Mit ihrer Idee, dass kleine Beträge grosse Wirkung entfalten können, legte Pauline Jaricot den Grundstein für die heutigen Missionswerke. Wie veränderte sie die Geschichte?
Pauline hatte die Idee einer Demokratisierung. „Demos“ heisst „das Volk“ – und Pauline hatte den Gedanken, dass sich das ganze Volk Gottes und die Kirche an einer Mission beteiligen. Entlang der drei Säulen Gebet, Spende und Information gelang es Pauline, das Interesse für die Mission unter den Menschen Anfang des 19. Jahrhunderts neu zu entfachen. Sie gründete die „Gebetsbewegung des Lebendigen Rosenkranzes“. Die Mitglieder verpflichteten sich, täglich ein Gesätzchen des Rosenkranzes zu beten und wöchentlich einen Sou (franz.

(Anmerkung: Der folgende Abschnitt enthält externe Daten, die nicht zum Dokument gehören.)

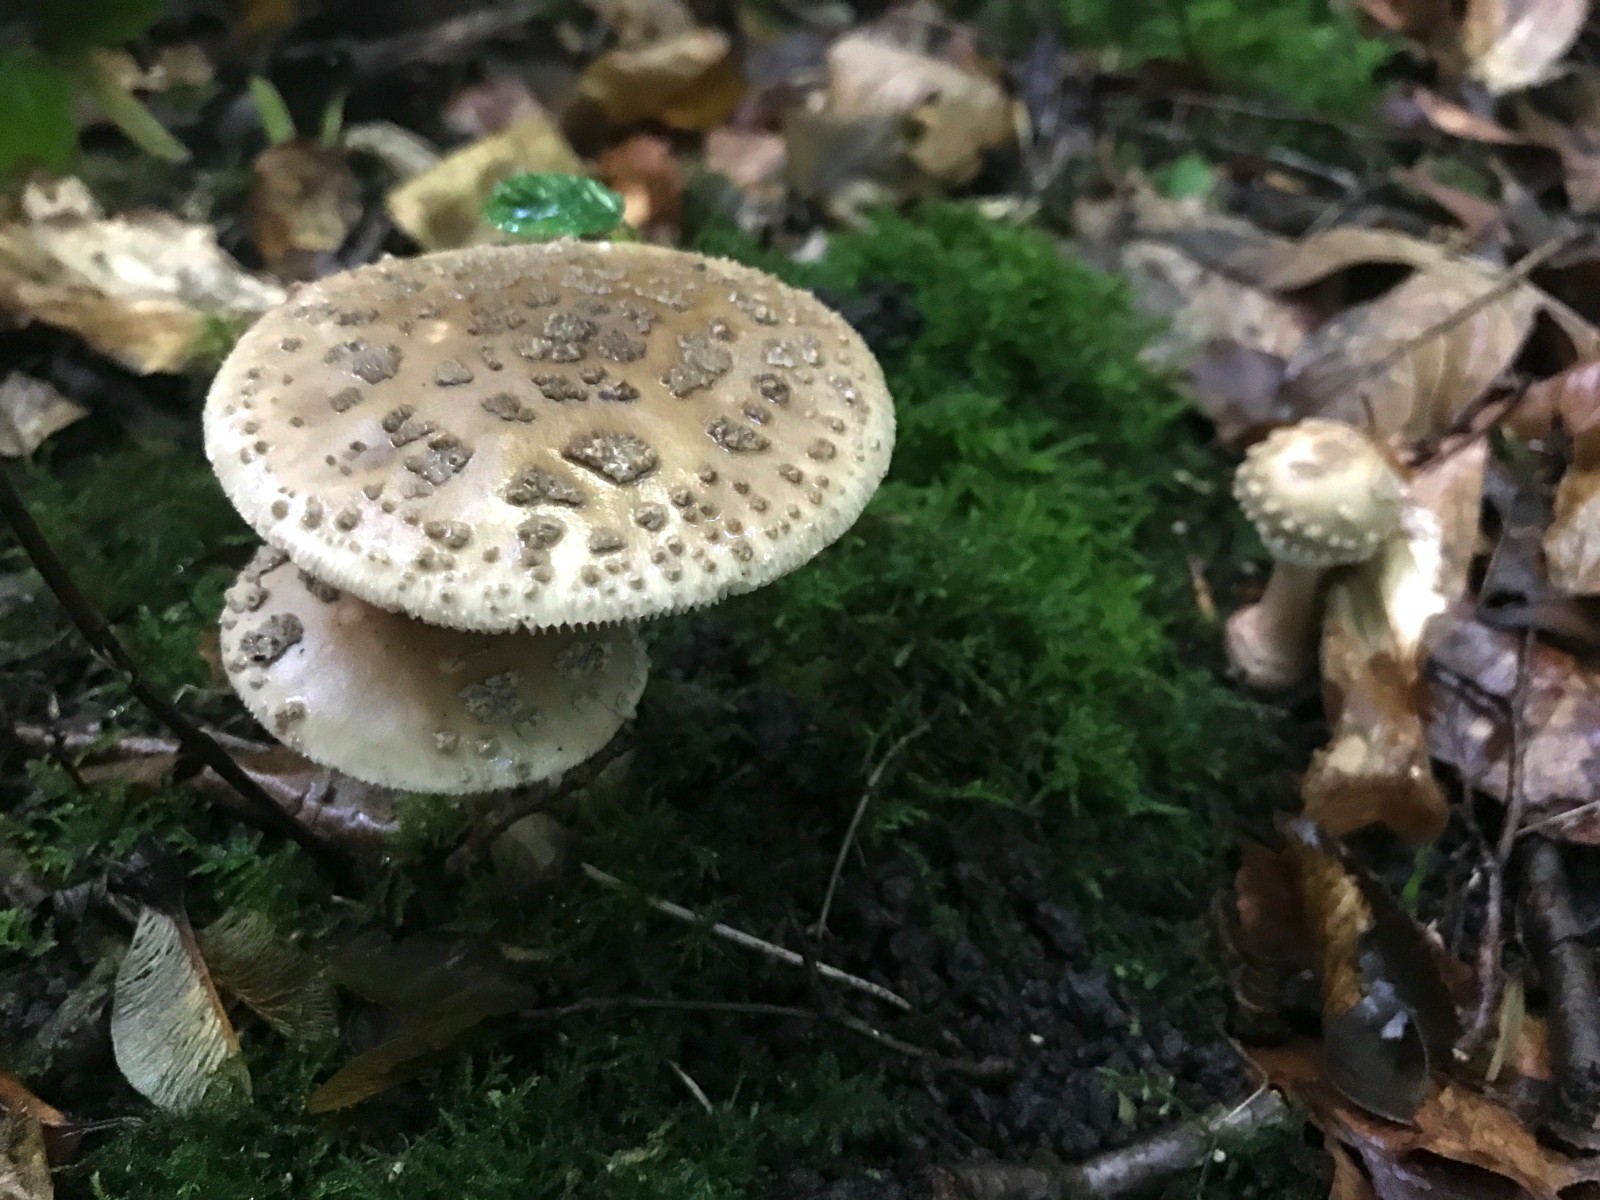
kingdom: Fungi
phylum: Basidiomycota
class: Agaricomycetes
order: Agaricales
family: Amanitaceae
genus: Amanita
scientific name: Amanita rubescens
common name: rødmende fluesvamp
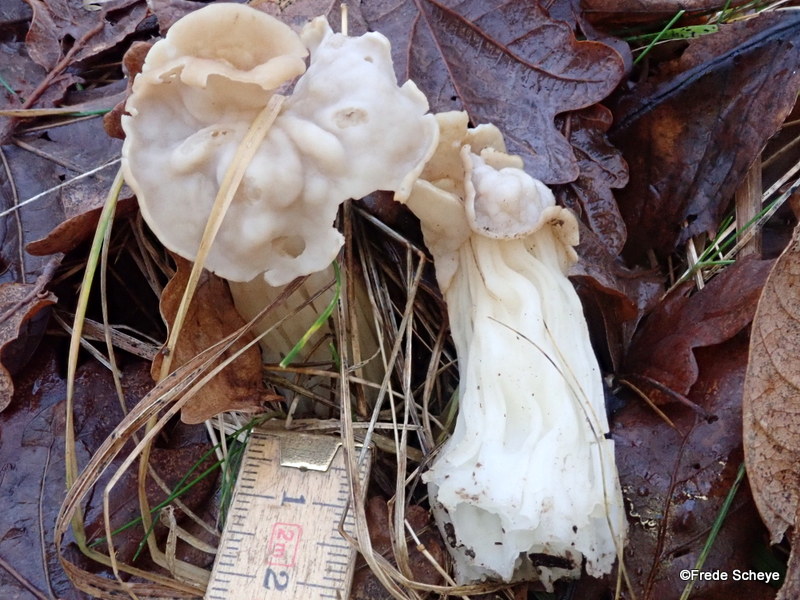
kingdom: Fungi
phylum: Ascomycota
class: Pezizomycetes
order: Pezizales
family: Helvellaceae
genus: Helvella
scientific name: Helvella crispa
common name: kruset foldhat
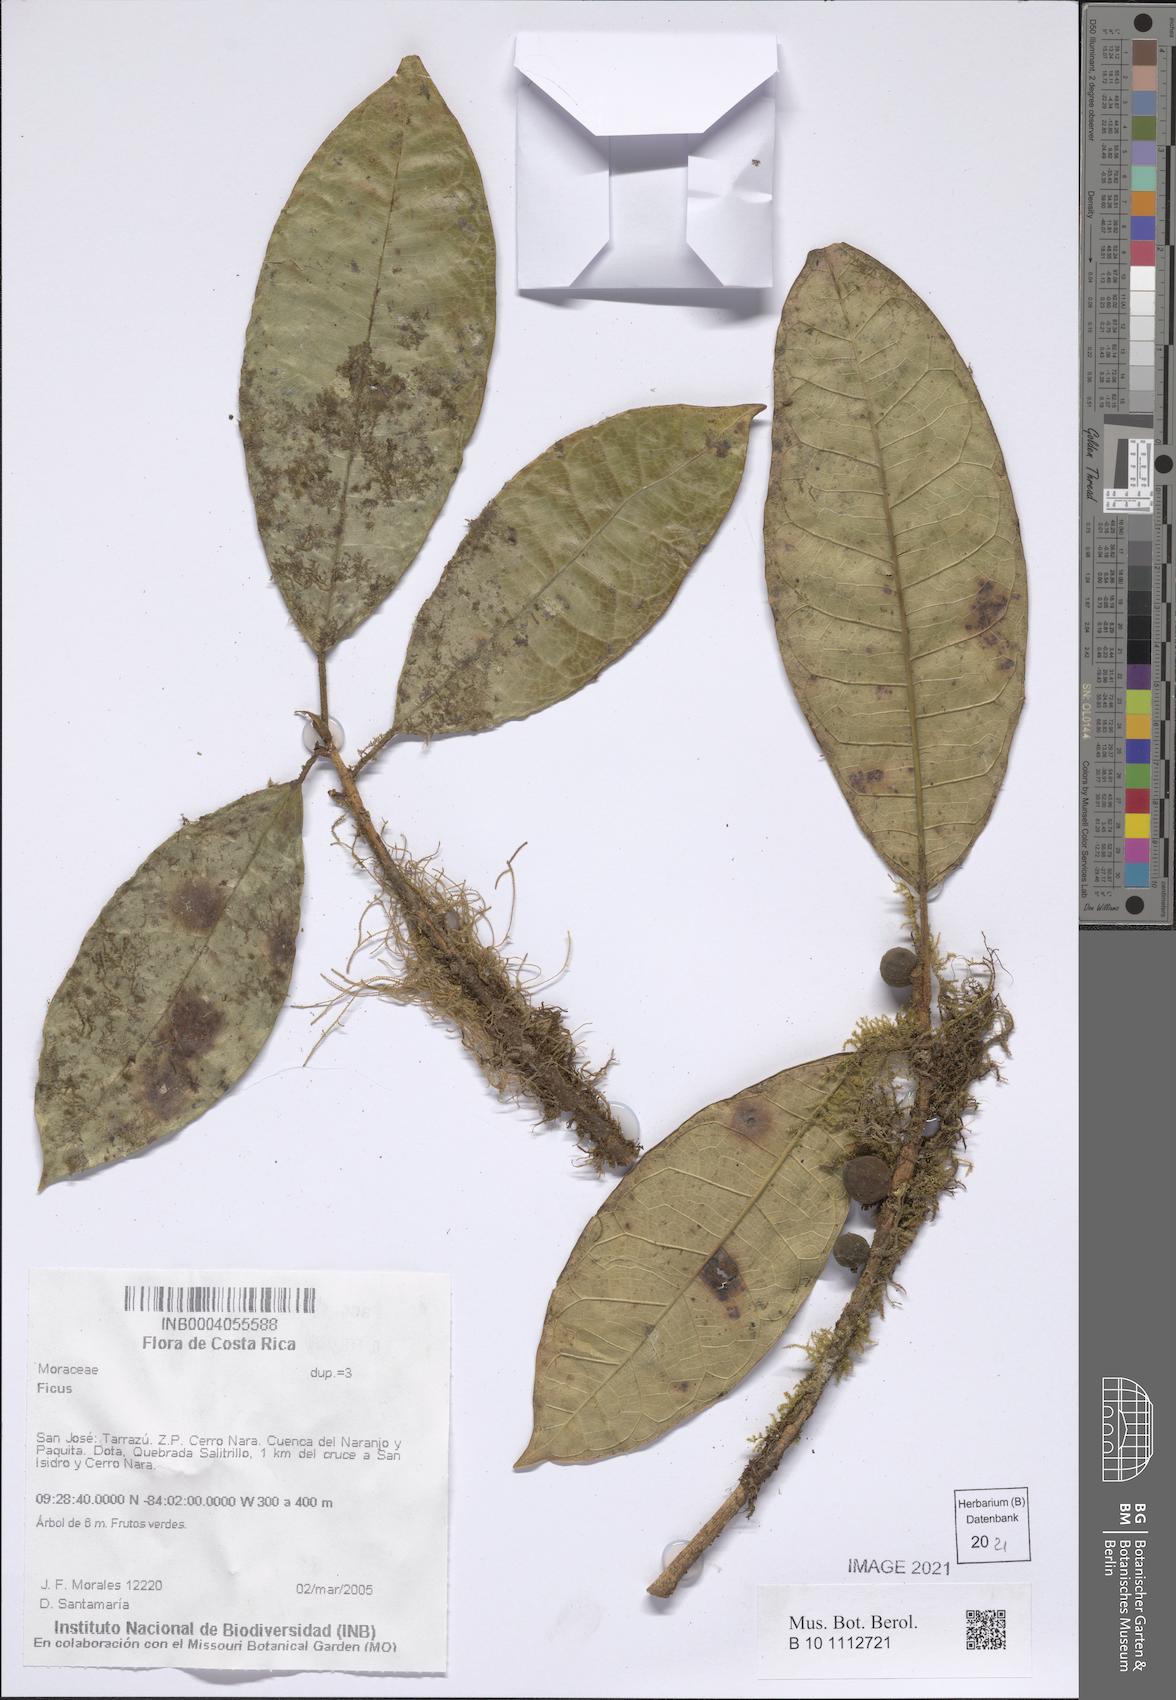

Münze, Anm.) für die Weltmission zu spenden. Schon zu Paulines Lebzeiten zählte die Gebetsbewegung in Frankreich über zwei Millionen Mitglieder. Ausserdem herrschte eine Aufbruchstimmung, die Neugier auf neue Kontinente und der Entdeckungswille waren gross. Man war fasziniert von anderen Kulturen und wollte als Christ jenen Menschen Jesus Christus nahebringen, die ihn noch nicht kannten. Die Idee von Pauline Jaricot war es, dass alle Menschen einen liebenden Gott kennenlernen und sie dadurch verbunden werden.
Was sind heutzutage die Kernaufgaben von Missio?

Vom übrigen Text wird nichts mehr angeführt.